_Ausgewählter Text:_
Wie beurteilen Sie die aktuelle Lage der Bundesfinanzen?

Es ist dem Bundesrat gelungen, ein Budget 2024 zu verabschieden, das die Vorgaben der Schuldenbremse knapp einhält. Das ist die gute Nachricht. Richtig gespart hat der Bund aber nicht, er hat primär das Ausgabenwachstum etwas gedämpft. Die Ausgaben wachsen 2024 trotz Bereinigungsmassnahmen um 4,1 Prozent. Es wird also noch mehr Massnahmen brauchen, denn bereits in den Folgejahren zeigt der Finanzplan strukturelle Defizite. Besonders herausfordernd sind die Finanzierung der höheren Armeeausgaben, um ein Prozent des Bruttoinlandprodukts (BIP) zu erreichen, sowie die Ausgaben für die soziale Wohlfahrt. Diese machen rund einen Drittel der Bundesausgaben aus und wachsen ebenfalls überproportional. Zudem verbleiben auch kurzfristig grosse mögliche Zusatzbelastungen, etwa, wenn der Krieg in der Ukraine weiter andauert. Die Finanzlage wird also auch in den nächsten Jahren angespannt bleiben.

Sie warnen regelmässig vor zu hohen Ausgaben und dass jetzt Sparen angesagt ist. Wie wollen Sie das ausgabenfreudige Bundesparlament von dieser Devise überzeugen?

_Bereitgestellte Angaben:_
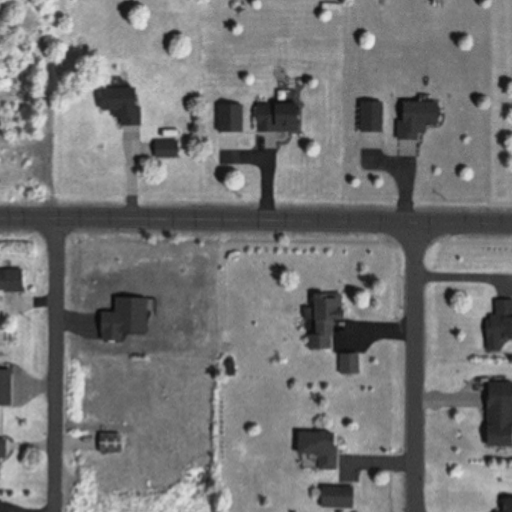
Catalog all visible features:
building: (125, 102)
building: (279, 115)
building: (374, 115)
building: (232, 116)
building: (418, 117)
building: (166, 149)
road: (256, 223)
building: (15, 280)
building: (326, 307)
building: (501, 320)
building: (321, 340)
road: (54, 367)
road: (416, 367)
building: (500, 413)
building: (113, 441)
building: (3, 451)
building: (339, 496)
building: (508, 505)
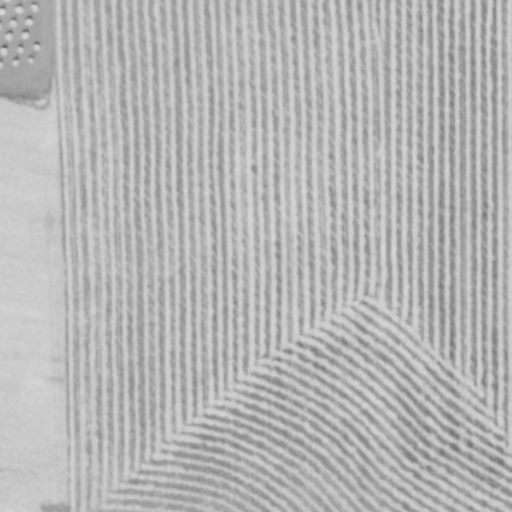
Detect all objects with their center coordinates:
crop: (256, 256)
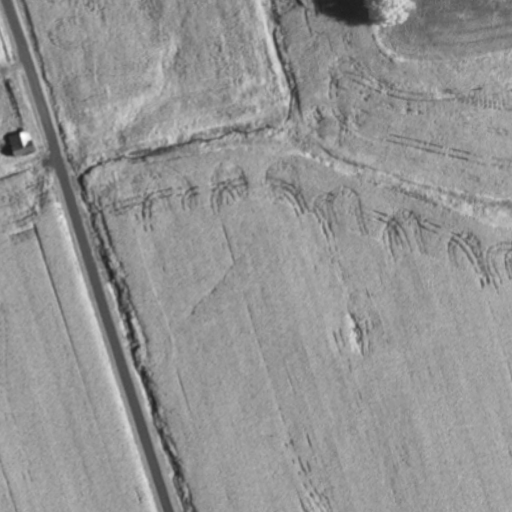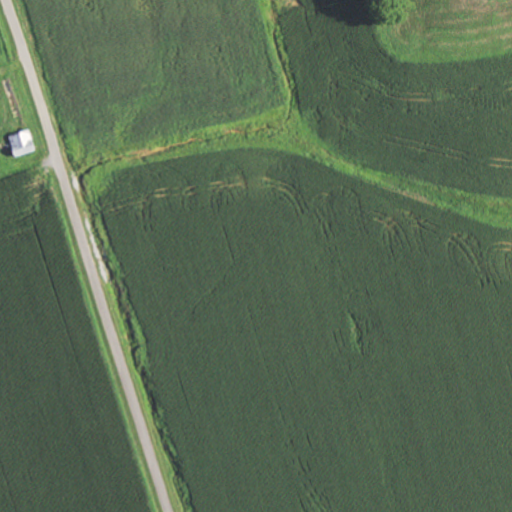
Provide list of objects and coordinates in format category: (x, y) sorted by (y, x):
building: (22, 143)
road: (87, 255)
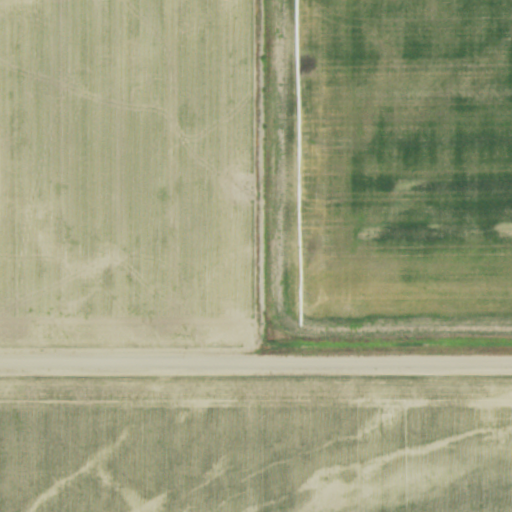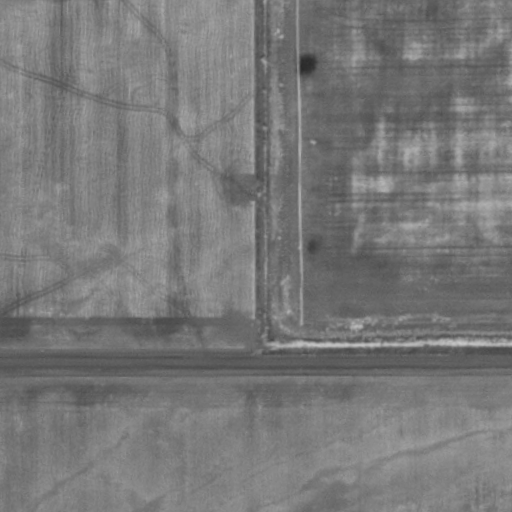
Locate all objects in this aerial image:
road: (256, 361)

_Schriftliche Aufgaben:_
• A. Fassen Sie den Absatz des Textes über die Bundesfinanzen, der mit „Es ist dem Bundesrat gelungen“ beginnt, als knappe Stichpunktliste zusammen und behalten Sie dabei seine wesentlichen Fakten bei.
• B. Wiederholen Sie aus der Auflistung die Zeilen von der Zeile mit „Provide list of“ bis zum Ende der Auflistung, beide Enden eingeschlossen, und lassen Sie die Bilder in Ihrer Antwort weg.
Die Auflistung hat mit dem Text nichts zu tun.

_Ergebnisse der Aufgaben:_
• A.
- Das Budget 2024 des Bundesrats hält die Vorgaben der Schuldenbremse knapp ein.
- Der Bund hat nicht wirklich gespart, sondern vor allem das Ausgabenwachstum gedämpft.
- Trotz Bereinigungsmassnahmen wachsen die Ausgaben 2024 um 4,1 Prozent.
- Der Finanzplan zeigt schon für die Folgejahre strukturelle Defizite, daher braucht es weitere Massnahmen.
- Besonders herausfordernd:
  - die Finanzierung höherer Armeeausgaben auf ein Prozent des BIP
  - die Ausgaben für die soziale Wohlfahrt, die rund ein Drittel der Bundesausgaben ausmachen und überproportional wachsen
- Kurzfristig drohen grosse Zusatzbelastungen, etwa bei einem andauernden Krieg in der Ukraine.
- Die Finanzlage bleibt auch in den nächsten Jahren angespannt.

• B.
Provide list of objects and coordinates in format category: (x, y) sorted by (y, x):
building: (22, 143)
road: (87, 255)
Locate all objects in this aerial image:
road: (256, 361)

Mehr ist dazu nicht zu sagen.